The X Factor

Just after the slaughter in Las Vegas, Hillary Clinton (remember her?) took to Twitter to offer this tendentious and ignorant comment:

The crowd fled at the sound of gunshots.

Imagine the deaths if the shooter had a silencer, which the NRA wants to make easier to get.

In Ms. Clinton’s moated and wholly self-referential mind, a “silencer” — which, perhaps, she has seen in the movies — is a magical cylinder that turns the deafening report of a firearm into a barely audible puff. This is, simply put, false. (It is also the case that any “silencer” the Las Vegas shooter might have used would have melted to slag almost immediately.)

Want to learn the truth about what are correctly called “suppressors”? Then read this article by Larry Correia. (While you’re at it, see this item by David French in response to Jimmy Kimmel’s post-Vegas histrionics.)

I am 61 years old. I grew up in a rural area of west-central New Jersey. When I was a boy, all the households around me had a gun or two. We boys used to stack up hay-bales and put targets on them (a charcoal briquette was a favorite choice) to shoot at with a .22. Schools and scout-troops often had rifle ranges; I myself got a marksmanship Merit Badge while at summer camp with the Boy Scouts. I don’t recall being aware of any gun laws at all; you could buy ammo at the general store. (Gun safety was a big deal, though, and kids were taught to handle firearms carefully and respectfully.)

This was the state of normal (non-urban, middle-class, predominantly white) American culture half a century ago. Guns were an unexceptional part of that bygone world, and were easily accessible to all of us (you could order pretty much any gun you liked through the mail, by sending cash in an envelope!). Somehow, though, we hardly ever murdered each other, and mass shootings were very, very rare.

Something has changed, obviously. And it isn’t access to guns.

7 Comments

  1. Whitewall says

    David, being a Brit, puts it here where the change began. I think maybe a decade earlier with the policy driven removal of fathers from the home.
    http://duffandnonsense.typepad.com/duff_nonsense/2017/10/tip-toe-through-the-tombstones.html

    Posted October 4, 2017 at 2:07 pm | Permalink
  2. I think what has changed is a complete meltdown of our public education system.

    Generations X, Y, and Z do not know about: math; English; social studies; personal finance; ethics; tradition; history; personal accountability; loyalty; honor; citizenship; basic human decency; not to mention science …
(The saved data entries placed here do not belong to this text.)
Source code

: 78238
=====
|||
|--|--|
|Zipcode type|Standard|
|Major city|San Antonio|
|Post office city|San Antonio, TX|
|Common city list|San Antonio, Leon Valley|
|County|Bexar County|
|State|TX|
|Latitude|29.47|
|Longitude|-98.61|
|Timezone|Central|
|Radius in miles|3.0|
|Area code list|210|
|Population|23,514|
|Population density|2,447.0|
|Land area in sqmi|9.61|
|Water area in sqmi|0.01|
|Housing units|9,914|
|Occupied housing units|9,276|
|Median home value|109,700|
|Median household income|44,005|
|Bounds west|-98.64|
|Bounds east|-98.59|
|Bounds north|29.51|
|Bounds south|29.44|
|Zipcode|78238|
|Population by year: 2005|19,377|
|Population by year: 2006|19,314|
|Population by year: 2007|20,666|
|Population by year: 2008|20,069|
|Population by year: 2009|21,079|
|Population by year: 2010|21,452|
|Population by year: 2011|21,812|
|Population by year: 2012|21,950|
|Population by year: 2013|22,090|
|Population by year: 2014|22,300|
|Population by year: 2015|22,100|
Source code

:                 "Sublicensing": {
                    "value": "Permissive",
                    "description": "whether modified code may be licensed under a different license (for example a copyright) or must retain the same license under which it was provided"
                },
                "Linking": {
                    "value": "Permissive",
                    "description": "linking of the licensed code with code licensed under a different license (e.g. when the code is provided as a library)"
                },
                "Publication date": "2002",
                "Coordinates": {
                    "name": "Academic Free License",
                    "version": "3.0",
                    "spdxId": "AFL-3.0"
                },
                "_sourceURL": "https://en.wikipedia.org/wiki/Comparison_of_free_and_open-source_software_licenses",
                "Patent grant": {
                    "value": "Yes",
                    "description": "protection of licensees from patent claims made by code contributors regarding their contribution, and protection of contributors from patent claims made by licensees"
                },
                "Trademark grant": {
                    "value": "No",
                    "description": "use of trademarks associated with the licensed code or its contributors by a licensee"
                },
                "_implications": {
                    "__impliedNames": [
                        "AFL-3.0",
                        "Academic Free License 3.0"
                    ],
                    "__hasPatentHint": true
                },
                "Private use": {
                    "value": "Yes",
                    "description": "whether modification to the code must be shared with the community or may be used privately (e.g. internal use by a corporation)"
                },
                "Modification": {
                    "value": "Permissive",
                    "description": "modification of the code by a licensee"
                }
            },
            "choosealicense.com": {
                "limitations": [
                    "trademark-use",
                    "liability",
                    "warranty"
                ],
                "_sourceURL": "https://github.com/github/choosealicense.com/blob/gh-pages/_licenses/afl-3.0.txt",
    Simply put, American youth don’t know shit from Shinola. America’s future leaders are total ignoramuses. But they will have the right to vote for an evil bitch like HRC.

    I feel sorry for my grandchildren.

    Posted October 4, 2017 at 4:11 pm | Permalink
  3. Epicaric says

    I passed moments ago through America’s new and better multicultural Babylon of Houston’s airport security, and am now seated in the bad old days of America’s demographic past known as the premium lounge.
    I sat and read Malcolm’s blog entry, and I studied my fellow travelers in the lounge and looked for the tell-tale signs of their politics. I wondered who amongst them had been aware of the demographic contrast between the lounge and the concourse. Had anyone else noticed that this was our future, for the fortunate, writ small? Everyone to a person is at work; the fellow next to me is a Goldman banker, speaking of hundreds of millions, the one in front looks to be an engineer. Tax donkeys, oblivious to their past and their future, but fixed to pay the bill. Has the world ever seen anything like this before? Would the Goldman fellow vote to separate me from my rifle? When he searched for “good schools” did he inspect the roof, the masonry and the terrazzo? Does anyone here in our little airport elyseum pause long enough from their emails and spreadsheets to see which way the wind is blowing?

    Posted October 4, 2017 at 5:03 pm | Permalink
  4. Whitewall says

    Irony:
    http://reason.com/blog/2017/10/04/black-lives-matter-students-shut-down-th

    Posted October 4, 2017 at 5:54 pm | Permalink
  5. Robert,

    Every time I think we have finally reached rock bottom …

    Posted October 4, 2017 at 6:31 pm | Permalink
  6. Paul Rain says

    It might have something to do with your fellow boomers attacking the idea of freedom of association, and promoting societal alienation through the destruction of homogeneous communities.

    I mean, I like the Grateful Dead as much as any Millenial. But let’s not pretend that the destruction of sensible qualifications for voting and community standards was a victimless crime.

    Posted October 5, 2017 at 3:29 am | Permalink
  7. Malcolm says

    Robert, I consider Roe v. Wade another symptom, rather than a primary cause.

    Good suggestions all. As you might imagine, I have some thoughts of my own, which I should organize into a post.